I have some numbers stored in a vector . I want to find which number appears most in the vector.

Is there any easy/fast algorithm (STL or whatever) that does this ?

+3  A: 

Sort it, then iterate through it and keep a counter that you increment when the current number is the same as the previous number and reset to 0 otherwise. Also keep track of what was the highest value of the counter thus far and what the current number was when that value was reached. This solution is O(n log n) (because of the sort).
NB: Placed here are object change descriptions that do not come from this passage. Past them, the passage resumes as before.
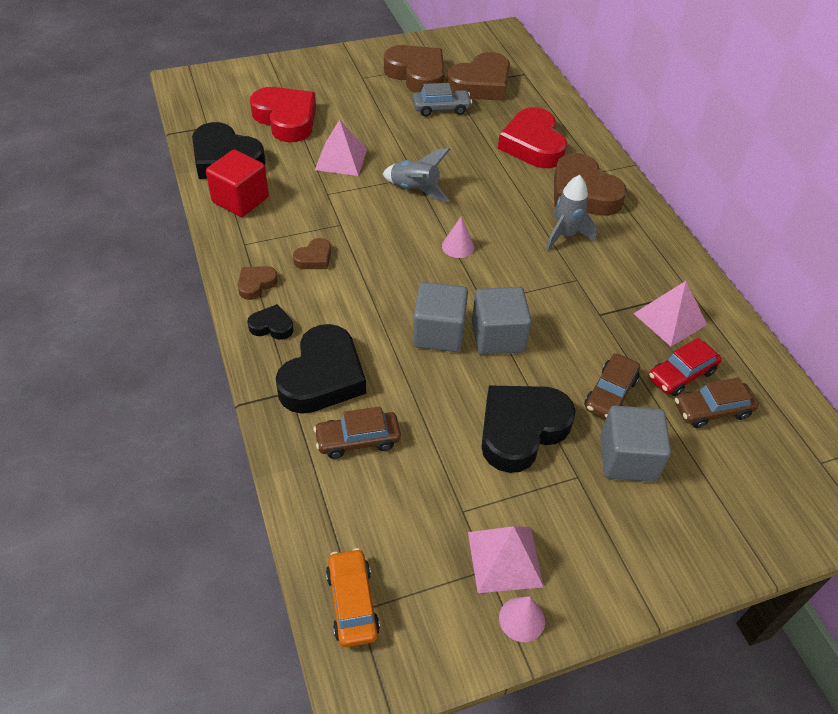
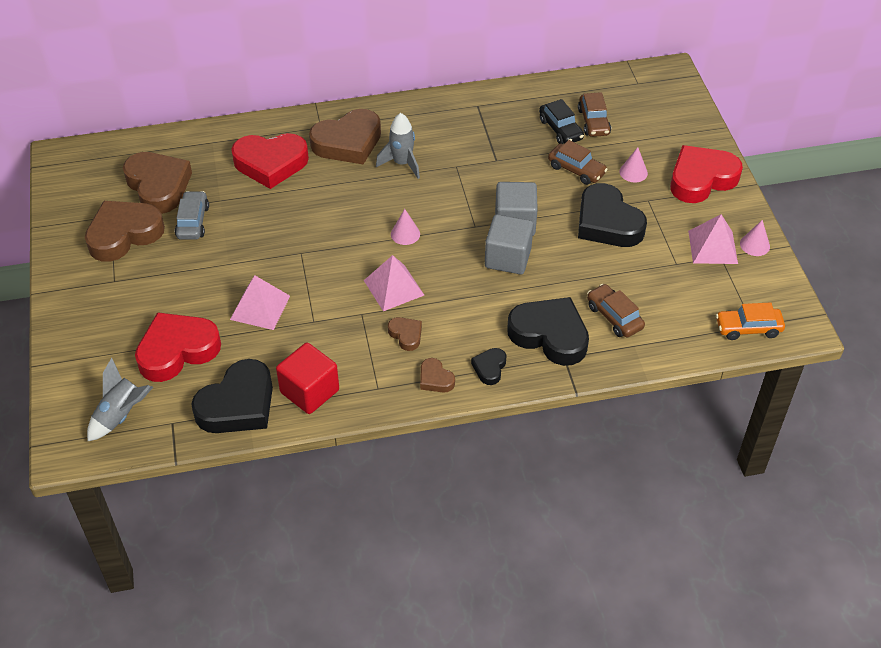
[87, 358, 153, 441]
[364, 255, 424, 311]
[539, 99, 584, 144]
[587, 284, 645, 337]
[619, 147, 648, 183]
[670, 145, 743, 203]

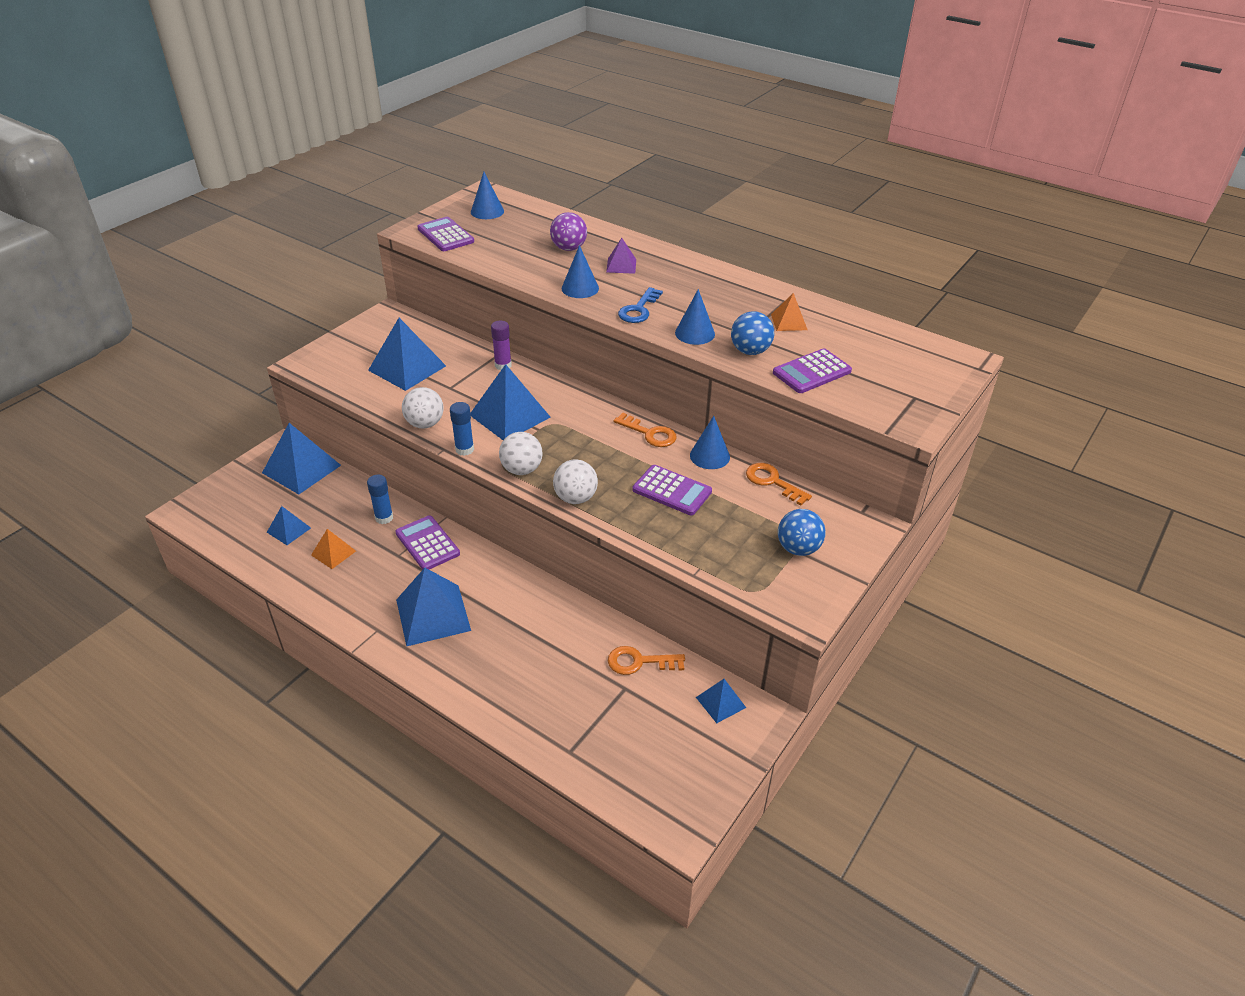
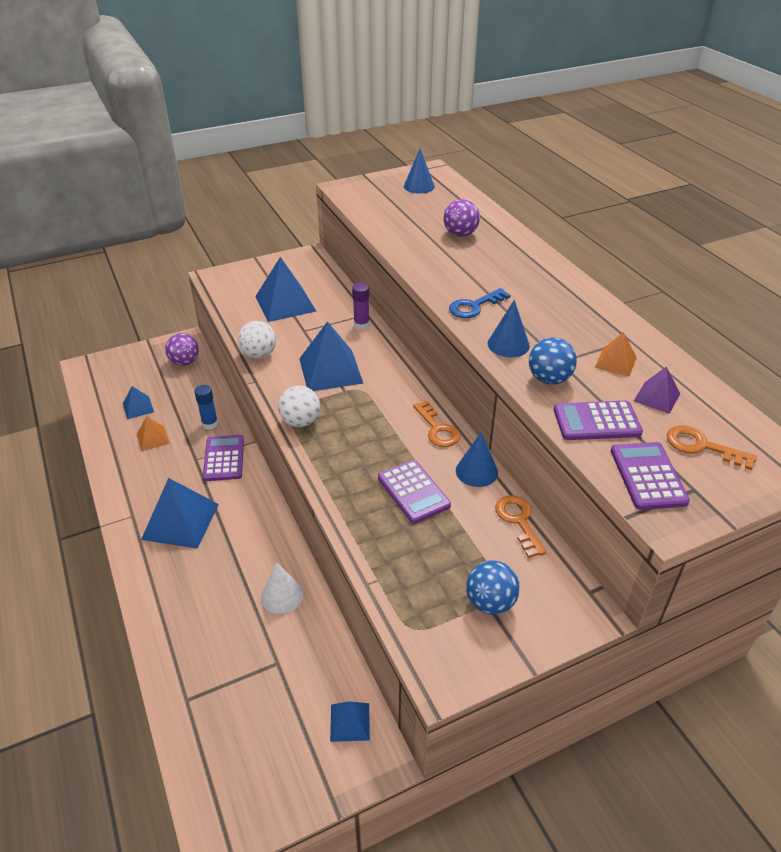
[611, 442, 690, 510]
[634, 367, 680, 414]
[562, 245, 599, 298] (first image)
[450, 402, 474, 456] (first image)
[165, 333, 199, 366]
[553, 459, 598, 504] (first image)
[667, 425, 757, 470]
[261, 562, 303, 614]

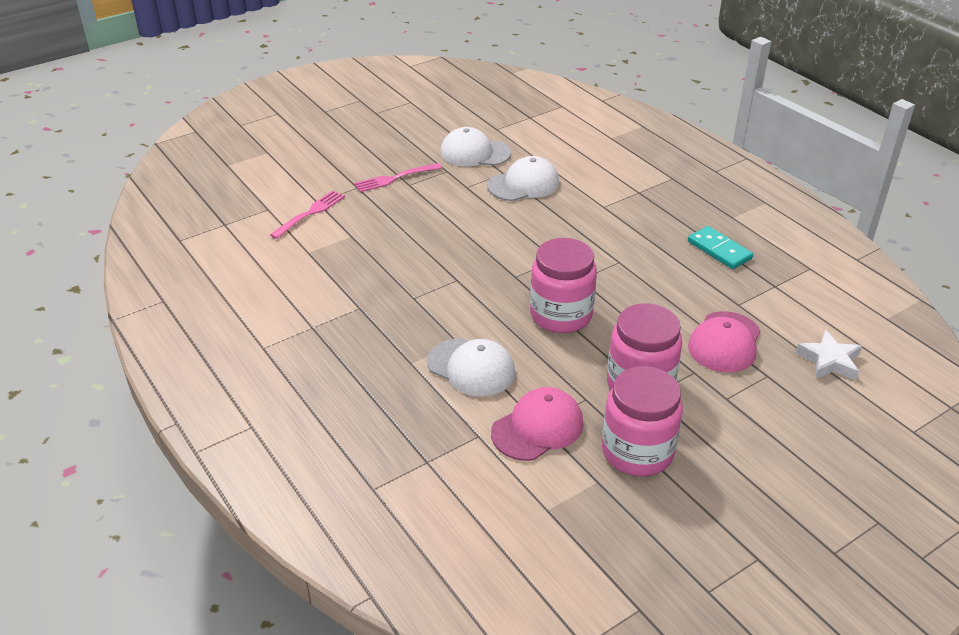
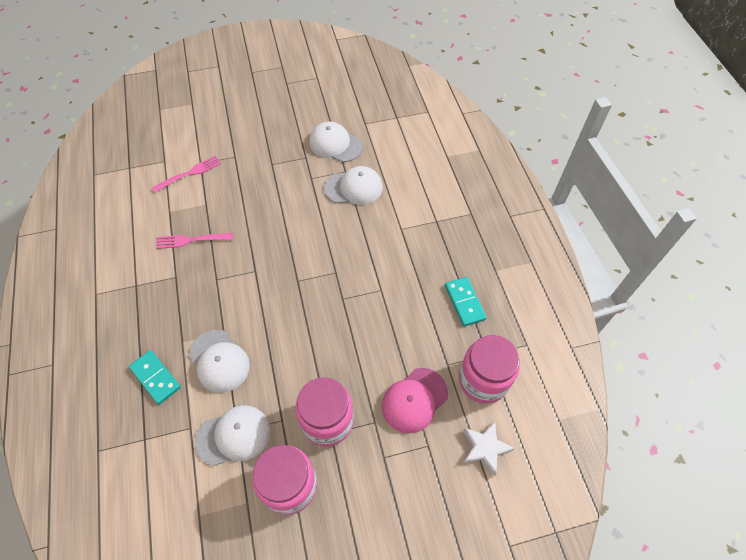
[156, 233, 233, 249]
[459, 335, 520, 404]
[195, 405, 270, 466]
[129, 350, 181, 404]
Alternatively you can use a hashmap from int to int (or if you know the numbers are within a limited range, you could just use an array) and iterate over the vector, increasing the_hashmap[current_number] by 1 for each number. Afterwards iterate through the hashmap to find its largest value (and the key belonging to it). This requires a hashmap datastructure though (unless you can use arrays which will also be faster), which isn't part of STL.

sepp2k
Just to add the obvious, for sorting using STL's sort:http://www.cplusplus.com/reference/algorithm/sort/
Ben Hocking
@Steve314: unordered_map will be in the upcoming standard. It is not in the 2003 (i.e. current) standard.
sepp2k
Wierd - I somehow got the idea that TR1 was the 2003 "first text revision".
Steve314
@Steve314: ISO 14882:2003 is effectively 14882:1998 plus **TC1**, TR1 is just a 'report' and not a corrigendum and hasn't yet made it into a new version of the standard.
Charles Bailey
Ah - so somewhere along the line I confused TC1 with TR1 - that explains a thing or two.
Steve314
You don't need two passes. You can do this in a single pass, keeping track of the largest count "as you go". See code below.
tucuxi
A: 

This is how i did it:

    int max=0,mostvalue=a[0];
    for(i=0;i<a.size();i++)
    {
        co = (int)count(a.begin(), a.end(), a[i]);
        if(co > max)
        {       max = co;
                mostvalue = a[i];
        }
    }

I just don't know how fast it is, i.e. O() ? If someone could calculate it and post it here that would be fine.

VaioIsBorn
It's O(n * n), so not the most efficient method but it is read-only and requires no additional storage if that's important.
Charles Bailey
This is O(n^2), because every time you call count, it looks at every element in the vector. It can be done in O(n) (http://stackoverflow.com/questions/512590/computing-the-statistical-mode/512601#512601)
Matthew Flaschen
A: 

If you want to avoid sorting your vector v, use a map:

int max = 0;
int most_common = -1;
map<int,int> m;
for (vi = v.begin(); vi != v.end(); vi++) {
  m[*vi]++;
  if (m[*vi] > max) {
    max = m[*vi]; 
    most_common = *vi;
  }
}

This requires more memory and has a very similar expected runtime. The memory required should be on the order of a full vector copy, less if there are many duplicate entries.